Extract to read ::
-*-*-
When heart disease runs in the family, exercise tied to lower risk

Even if you are at a high genetic risk, you can improve your chances of remaining in good cardiovascular health by doing exercise.

Update: 2018-04-15 14:37 GMT
Even if you are at a high genetic risk, you can improve your chances of remaining in good cardiovascular health by doing exercise. (Photo: Pixabay)

People who get plenty of exercise are less likely to have heart attacks and strokes than their inactive counterparts, even when they have a genetic predisposition for heart disease, a UK study suggests.

Among roughly half a million people in the UK, those with greater grip strength, more physical activity and better cardiovascular fitness had a lower risk of heart disease - even when heart attacks or strokes ran in the family, researchers found.

“Even if you are at a high genetic risk, you can improve your chances of remaining in good cardiovascular health by doing exercise,” said senior study author Erik Ingelsson, a researcher at Stanford University School of Medicine in California.
-*-*-
Dataset ::
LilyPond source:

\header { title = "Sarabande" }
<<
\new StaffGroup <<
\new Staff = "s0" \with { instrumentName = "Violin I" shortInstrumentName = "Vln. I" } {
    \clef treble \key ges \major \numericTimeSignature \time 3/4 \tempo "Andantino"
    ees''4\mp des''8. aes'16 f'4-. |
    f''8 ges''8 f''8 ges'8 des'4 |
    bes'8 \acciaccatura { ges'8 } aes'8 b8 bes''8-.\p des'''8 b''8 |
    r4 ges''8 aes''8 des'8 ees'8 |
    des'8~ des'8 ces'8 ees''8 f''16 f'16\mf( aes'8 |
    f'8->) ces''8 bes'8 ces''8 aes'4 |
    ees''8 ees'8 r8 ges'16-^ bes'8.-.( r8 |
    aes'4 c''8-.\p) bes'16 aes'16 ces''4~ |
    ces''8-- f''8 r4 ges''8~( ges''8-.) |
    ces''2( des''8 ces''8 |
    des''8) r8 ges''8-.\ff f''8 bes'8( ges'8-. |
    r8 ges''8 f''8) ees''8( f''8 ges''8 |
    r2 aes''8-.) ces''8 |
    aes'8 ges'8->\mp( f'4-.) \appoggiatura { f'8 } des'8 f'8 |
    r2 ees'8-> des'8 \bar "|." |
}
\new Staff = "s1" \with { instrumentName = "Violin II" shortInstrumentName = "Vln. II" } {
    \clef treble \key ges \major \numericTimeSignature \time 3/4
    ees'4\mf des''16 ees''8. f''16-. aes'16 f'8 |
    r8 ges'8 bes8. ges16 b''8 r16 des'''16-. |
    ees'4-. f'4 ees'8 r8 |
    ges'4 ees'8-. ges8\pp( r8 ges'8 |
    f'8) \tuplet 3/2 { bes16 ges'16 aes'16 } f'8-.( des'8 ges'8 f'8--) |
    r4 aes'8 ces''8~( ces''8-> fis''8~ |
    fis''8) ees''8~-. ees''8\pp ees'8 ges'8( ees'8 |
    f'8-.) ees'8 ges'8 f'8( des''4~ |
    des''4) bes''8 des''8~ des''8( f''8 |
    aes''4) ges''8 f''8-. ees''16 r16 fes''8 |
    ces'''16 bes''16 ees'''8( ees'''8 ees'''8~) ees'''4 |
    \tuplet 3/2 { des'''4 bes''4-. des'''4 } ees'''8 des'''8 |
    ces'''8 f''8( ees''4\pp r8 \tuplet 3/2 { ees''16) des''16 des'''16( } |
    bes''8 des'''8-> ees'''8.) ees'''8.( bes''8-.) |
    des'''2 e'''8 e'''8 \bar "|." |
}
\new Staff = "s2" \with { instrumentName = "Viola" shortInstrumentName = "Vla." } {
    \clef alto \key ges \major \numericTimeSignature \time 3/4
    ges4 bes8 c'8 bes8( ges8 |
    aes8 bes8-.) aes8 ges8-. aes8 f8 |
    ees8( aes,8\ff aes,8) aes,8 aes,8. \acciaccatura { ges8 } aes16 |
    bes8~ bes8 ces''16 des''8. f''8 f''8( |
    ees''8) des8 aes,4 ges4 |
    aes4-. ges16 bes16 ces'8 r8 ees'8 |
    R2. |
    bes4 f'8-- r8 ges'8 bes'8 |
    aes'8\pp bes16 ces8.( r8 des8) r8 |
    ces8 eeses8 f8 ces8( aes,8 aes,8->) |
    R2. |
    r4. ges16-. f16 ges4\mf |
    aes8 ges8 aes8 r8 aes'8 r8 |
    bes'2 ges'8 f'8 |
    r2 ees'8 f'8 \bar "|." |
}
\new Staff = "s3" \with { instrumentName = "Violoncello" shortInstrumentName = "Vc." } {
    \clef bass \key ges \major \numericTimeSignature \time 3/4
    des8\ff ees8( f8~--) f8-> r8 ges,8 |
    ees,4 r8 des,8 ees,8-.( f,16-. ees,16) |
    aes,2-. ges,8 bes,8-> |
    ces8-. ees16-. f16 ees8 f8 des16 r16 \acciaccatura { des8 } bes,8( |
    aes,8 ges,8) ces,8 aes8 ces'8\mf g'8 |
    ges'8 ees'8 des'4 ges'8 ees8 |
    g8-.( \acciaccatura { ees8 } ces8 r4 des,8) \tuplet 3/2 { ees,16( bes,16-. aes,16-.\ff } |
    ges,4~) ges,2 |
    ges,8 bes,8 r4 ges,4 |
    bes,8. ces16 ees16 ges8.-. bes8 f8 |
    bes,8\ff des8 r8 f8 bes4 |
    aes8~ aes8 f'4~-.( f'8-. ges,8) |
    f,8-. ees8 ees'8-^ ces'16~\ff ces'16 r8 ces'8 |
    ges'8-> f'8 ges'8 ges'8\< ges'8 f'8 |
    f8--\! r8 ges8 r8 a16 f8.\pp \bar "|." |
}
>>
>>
-*-*-
Work instruction ::
Carry on the news article about exercise and inherited heart disease risk, starting after its final sentence. The rows are unrelated to what comes next and can be ignored.

Result of this task ::
For example, among people in the study with an intermediate genetic risk for cardiovascular diseases, individuals with the strongest grips were 36 percent less likely to develop coronary heart disease and had 46 percent lower odds of developing atrial fibrillation than people with the weakest grip strength, researcher report in Circulation.

And among people with a high genetic risk for cardiovascular diseases, those with the best cardiorespiratory fitness had a 49 percent lower risk of coronary heart disease compared to participants with the poorest cardiorespiratory fitness. They also had a 60 percent lower risk of atrial fibrillation, a common heart rhythm problem that predisposes people to strokes.

Participants in the study didn’t have heart disease when they enrolled in the research project. They ranged in age from 40 to 69. Half of them stayed in the study for more than six years.

Overall, they experienced 20,914 cardiovascular events such as heart attacks, strokes, atrial fibrillation and heart failure.

Researchers used a physical activity questionnaire to assess how much exercise people got. They also did treadmill tests to assess fitness, hand-held tools to test grip strength, and collected genetic data on most of the participants.

Exercise appeared linked to a lower risk of heart problems even after researchers accounted for factors like age, gender, ethnicity, socioeconomic status, diabetes, smoking, blood pressure, obesity and use of medicines to lower cholesterol.

The study wasn’t a controlled experiment designed to prove whether or how exercise might directly lower the risk of heart disease in general or specifically for people with a genetic predisposition for heart problems.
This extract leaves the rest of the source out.